EXERCISE GOAL
Give back the data exactly, with no images.

[Pose estimation data]
————
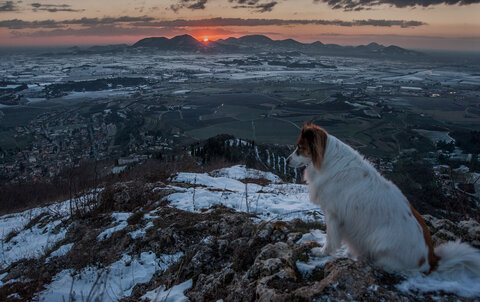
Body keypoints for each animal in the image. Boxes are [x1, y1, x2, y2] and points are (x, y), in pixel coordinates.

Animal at [288, 122, 480, 276]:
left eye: (300, 147)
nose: (288, 160)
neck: (327, 161)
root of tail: (430, 261)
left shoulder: (333, 214)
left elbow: (331, 238)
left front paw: (322, 252)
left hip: (381, 245)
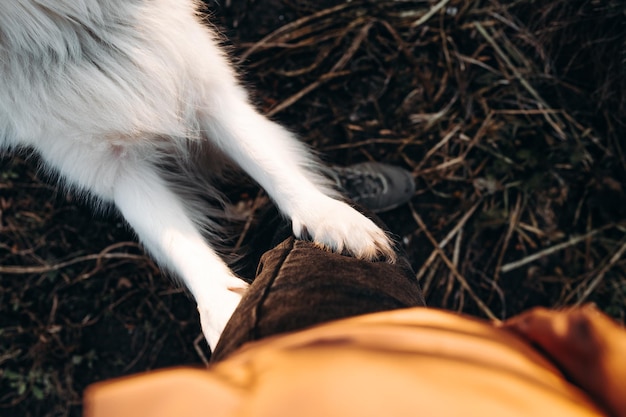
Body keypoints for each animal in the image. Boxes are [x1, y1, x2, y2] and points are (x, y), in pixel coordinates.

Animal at [0, 0, 392, 350]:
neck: (75, 35)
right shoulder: (110, 166)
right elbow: (175, 238)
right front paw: (228, 313)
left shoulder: (206, 89)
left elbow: (265, 159)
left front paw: (331, 220)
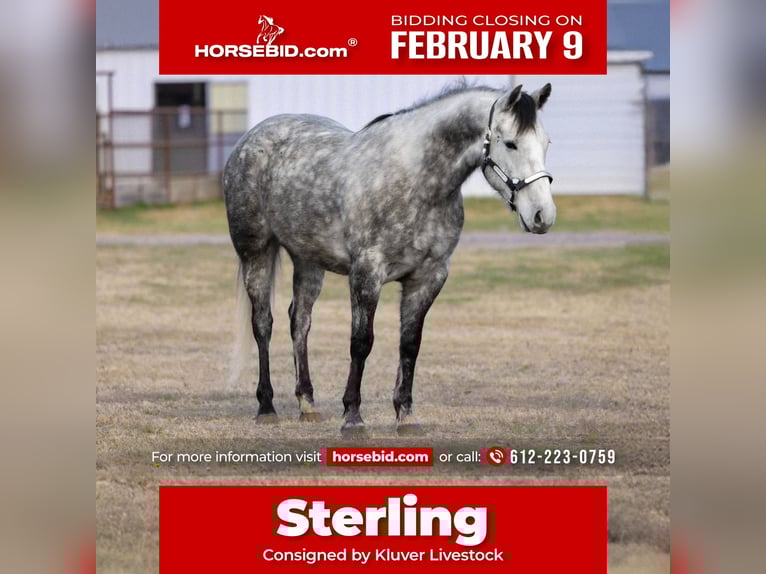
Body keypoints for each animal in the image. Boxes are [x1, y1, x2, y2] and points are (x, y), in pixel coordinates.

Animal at [223, 83, 556, 434]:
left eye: (546, 142)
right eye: (511, 143)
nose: (542, 216)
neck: (416, 181)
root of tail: (251, 139)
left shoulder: (428, 277)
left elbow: (409, 344)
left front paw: (406, 415)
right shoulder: (367, 273)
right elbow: (361, 342)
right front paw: (352, 417)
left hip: (308, 260)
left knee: (299, 321)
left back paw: (307, 404)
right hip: (256, 252)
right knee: (263, 324)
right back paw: (266, 406)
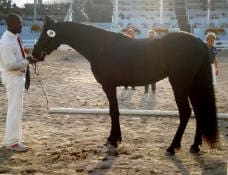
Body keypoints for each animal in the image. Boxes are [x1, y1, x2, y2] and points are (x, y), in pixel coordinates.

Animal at [32, 17, 219, 155]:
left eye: (46, 34)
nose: (34, 54)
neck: (100, 46)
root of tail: (199, 42)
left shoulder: (108, 86)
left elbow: (113, 112)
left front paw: (113, 140)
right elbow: (114, 111)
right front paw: (114, 138)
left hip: (179, 84)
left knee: (186, 112)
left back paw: (172, 147)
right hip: (191, 85)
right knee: (198, 111)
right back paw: (195, 146)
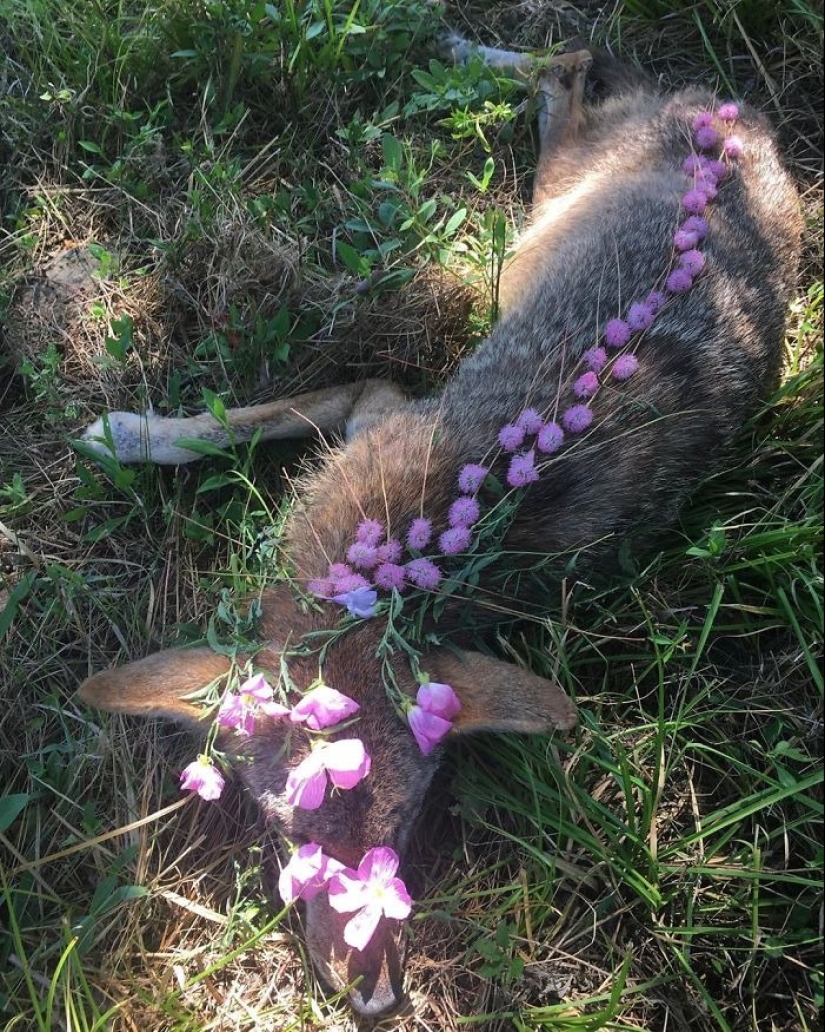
————
EXPECTED ANSWER
Body keypoints for each animal in the image. Boxes are [x1, y1, x2, y2] and points are (x, y), in pixel coordinates.

Animal at [288, 122, 480, 276]:
left eye: (300, 147)
nose: (288, 160)
neck: (327, 161)
root of tail: (430, 261)
left shoulder: (333, 214)
left elbow: (331, 238)
left front paw: (322, 252)
left hip: (381, 245)
Body keypoints for each animal in the image. Boxes are [x1, y1, x2, y2] and points are (x, y), in pixel coordinates.

Animal at [0, 0, 392, 350]:
neck: (75, 35)
right shoulder: (110, 166)
right elbow: (175, 238)
right front paw: (228, 313)
left shoulder: (206, 89)
left elbow: (265, 159)
left front paw: (331, 220)
Body keypoints for each animal in the image. Boxes are [x1, y1, x2, y2] and points are (x, y), in pixel coordinates.

Animal at [223, 83, 556, 434]:
left eye: (546, 142)
right eye: (511, 143)
nose: (542, 216)
neck: (416, 181)
root of tail: (251, 139)
left shoulder: (428, 277)
left elbow: (409, 344)
left front paw: (406, 415)
right shoulder: (367, 273)
right elbow: (361, 342)
right front paw: (352, 417)
left hip: (308, 260)
left knee: (299, 321)
left back paw: (307, 404)
right hip: (256, 252)
right knee: (263, 324)
right back paw: (266, 406)
Body keypoints for each animal in the image. Boxes are [x1, y1, x2, y2] and points are (x, y), in pixel coordinates.

Animal at [32, 17, 219, 155]:
left eye: (46, 34)
nose: (34, 54)
neck: (100, 46)
root of tail: (199, 42)
left shoulder: (108, 86)
left elbow: (113, 112)
left front paw: (113, 140)
right elbow: (114, 111)
right front paw: (114, 138)
left hip: (179, 84)
left knee: (186, 112)
left back paw: (172, 147)
right hip: (191, 85)
right knee: (198, 111)
right back paw: (195, 146)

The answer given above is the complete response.